[Records drawn from a dataset]
::::::
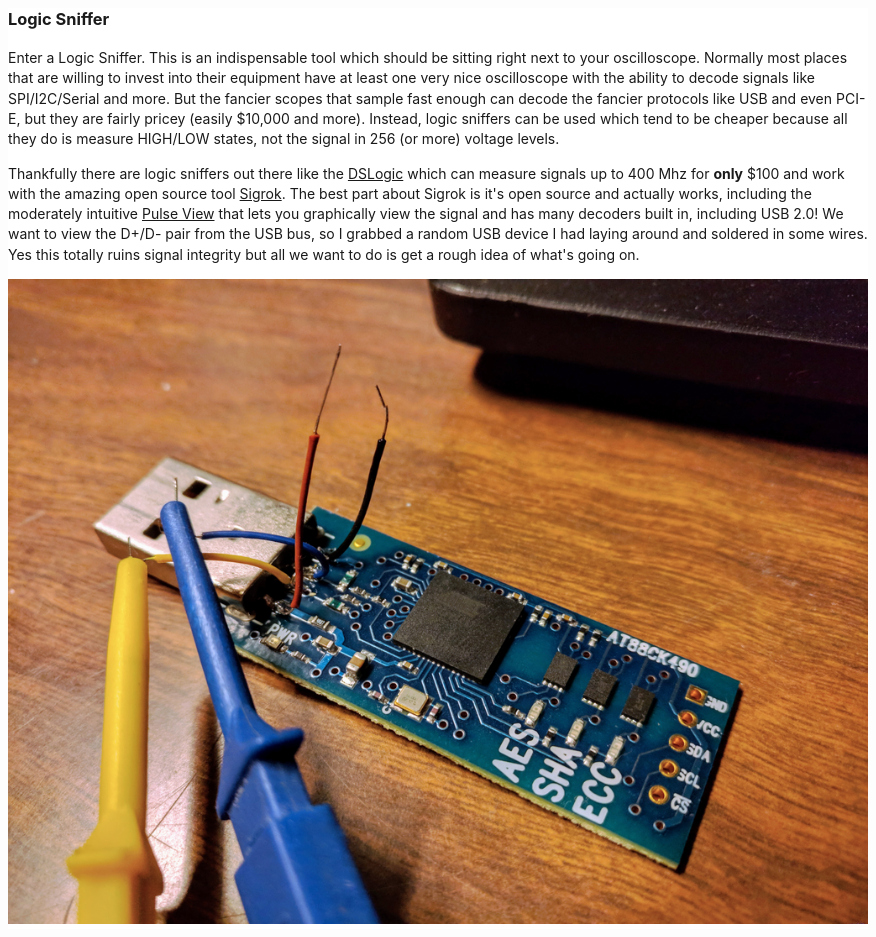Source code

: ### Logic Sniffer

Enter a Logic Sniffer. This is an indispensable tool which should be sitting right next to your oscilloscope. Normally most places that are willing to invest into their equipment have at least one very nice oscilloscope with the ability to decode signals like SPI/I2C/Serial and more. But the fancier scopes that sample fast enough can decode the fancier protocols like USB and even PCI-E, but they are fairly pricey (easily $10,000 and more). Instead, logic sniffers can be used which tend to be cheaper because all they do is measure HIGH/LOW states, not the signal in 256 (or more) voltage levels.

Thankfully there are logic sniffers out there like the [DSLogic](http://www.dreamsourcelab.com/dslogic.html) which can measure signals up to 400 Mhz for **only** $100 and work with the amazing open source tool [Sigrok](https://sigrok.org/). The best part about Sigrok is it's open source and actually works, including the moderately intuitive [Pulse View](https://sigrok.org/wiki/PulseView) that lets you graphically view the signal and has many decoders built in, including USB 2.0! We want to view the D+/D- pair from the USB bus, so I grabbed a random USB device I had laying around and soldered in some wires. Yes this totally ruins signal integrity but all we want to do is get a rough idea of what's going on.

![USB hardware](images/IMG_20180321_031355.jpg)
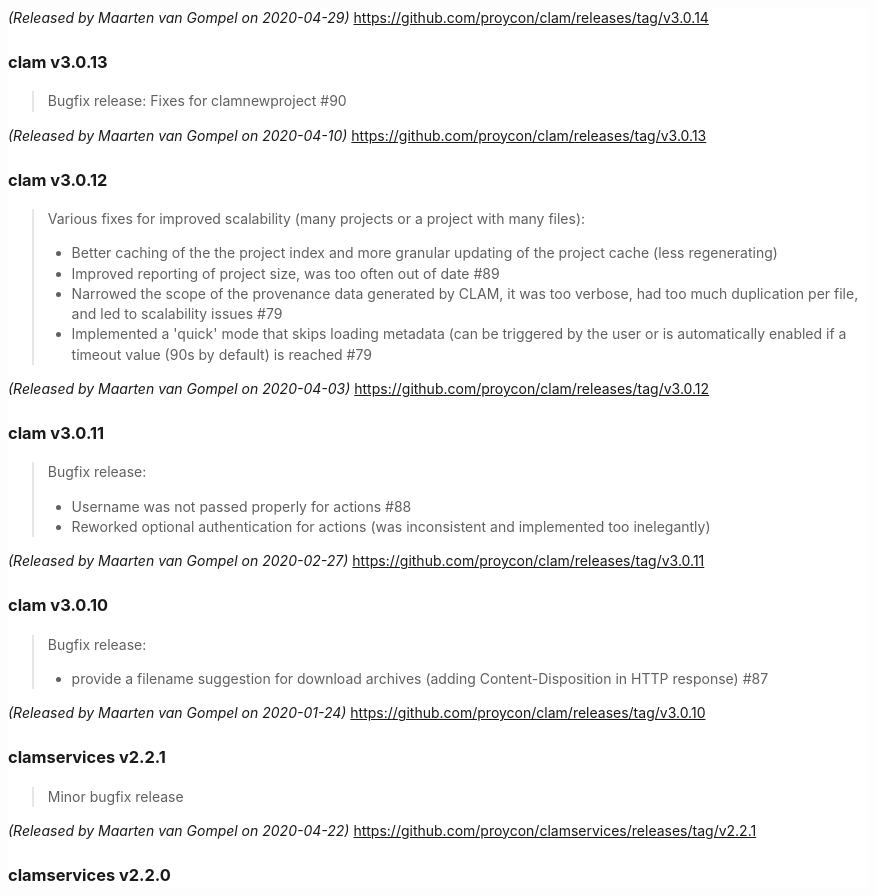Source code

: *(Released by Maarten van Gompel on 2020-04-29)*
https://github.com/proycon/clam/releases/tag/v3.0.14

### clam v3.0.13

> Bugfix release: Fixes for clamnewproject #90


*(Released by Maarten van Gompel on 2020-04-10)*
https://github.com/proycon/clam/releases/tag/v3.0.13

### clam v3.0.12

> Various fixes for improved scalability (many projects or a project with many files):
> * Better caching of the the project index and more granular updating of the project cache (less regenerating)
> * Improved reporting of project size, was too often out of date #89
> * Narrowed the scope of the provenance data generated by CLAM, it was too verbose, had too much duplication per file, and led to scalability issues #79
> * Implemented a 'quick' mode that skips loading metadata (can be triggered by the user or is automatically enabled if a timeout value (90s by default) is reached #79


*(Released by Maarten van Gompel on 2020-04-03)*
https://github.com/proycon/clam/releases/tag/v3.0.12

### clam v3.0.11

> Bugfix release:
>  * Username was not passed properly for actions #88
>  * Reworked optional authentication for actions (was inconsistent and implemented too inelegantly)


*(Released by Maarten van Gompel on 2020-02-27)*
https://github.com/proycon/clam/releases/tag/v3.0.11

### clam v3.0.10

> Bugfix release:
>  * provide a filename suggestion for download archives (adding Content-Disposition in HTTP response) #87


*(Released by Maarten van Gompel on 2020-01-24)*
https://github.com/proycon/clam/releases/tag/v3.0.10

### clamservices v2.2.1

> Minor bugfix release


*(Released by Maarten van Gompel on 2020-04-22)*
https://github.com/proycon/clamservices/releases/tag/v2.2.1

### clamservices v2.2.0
::::::
**Directions for this task**
Please copy the data shown above word for word, omitting the pictures.

**Solution below**
Source code

: ### Logic Sniffer

Enter a Logic Sniffer. This is an indispensable tool which should be sitting right next to your oscilloscope. Normally most places that are willing to invest into their equipment have at least one very nice oscilloscope with the ability to decode signals like SPI/I2C/Serial and more. But the fancier scopes that sample fast enough can decode the fancier protocols like USB and even PCI-E, but they are fairly pricey (easily $10,000 and more). Instead, logic sniffers can be used which tend to be cheaper because all they do is measure HIGH/LOW states, not the signal in 256 (or more) voltage levels.

Thankfully there are logic sniffers out there like the [DSLogic](http://www.dreamsourcelab.com/dslogic.html) which can measure signals up to 400 Mhz for **only** $100 and work with the amazing open source tool [Sigrok](https://sigrok.org/). The best part about Sigrok is it's open source and actually works, including the moderately intuitive [Pulse View](https://sigrok.org/wiki/PulseView) that lets you graphically view the signal and has many decoders built in, including USB 2.0! We want to view the D+/D- pair from the USB bus, so I grabbed a random USB device I had laying around and soldered in some wires. Yes this totally ruins signal integrity but all we want to do is get a rough idea of what's going on.

![USB hardware](images/IMG_20180321_031355.jpg)
Source code

: *(Released by Maarten van Gompel on 2020-04-29)*
https://github.com/proycon/clam/releases/tag/v3.0.14

### clam v3.0.13

> Bugfix release: Fixes for clamnewproject #90


*(Released by Maarten van Gompel on 2020-04-10)*
https://github.com/proycon/clam/releases/tag/v3.0.13

### clam v3.0.12

> Various fixes for improved scalability (many projects or a project with many files):
> * Better caching of the the project index and more granular updating of the project cache (less regenerating)
> * Improved reporting of project size, was too often out of date #89
> * Narrowed the scope of the provenance data generated by CLAM, it was too verbose, had too much duplication per file, and led to scalability issues #79
> * Implemented a 'quick' mode that skips loading metadata (can be triggered by the user or is automatically enabled if a timeout value (90s by default) is reached #79


*(Released by Maarten van Gompel on 2020-04-03)*
https://github.com/proycon/clam/releases/tag/v3.0.12

### clam v3.0.11

> Bugfix release:
>  * Username was not passed properly for actions #88
>  * Reworked optional authentication for actions (was inconsistent and implemented too inelegantly)


*(Released by Maarten van Gompel on 2020-02-27)*
https://github.com/proycon/clam/releases/tag/v3.0.11

### clam v3.0.10

> Bugfix release:
>  * provide a filename suggestion for download archives (adding Content-Disposition in HTTP response) #87


*(Released by Maarten van Gompel on 2020-01-24)*
https://github.com/proycon/clam/releases/tag/v3.0.10

### clamservices v2.2.1

> Minor bugfix release


*(Released by Maarten van Gompel on 2020-04-22)*
https://github.com/proycon/clamservices/releases/tag/v2.2.1

### clamservices v2.2.0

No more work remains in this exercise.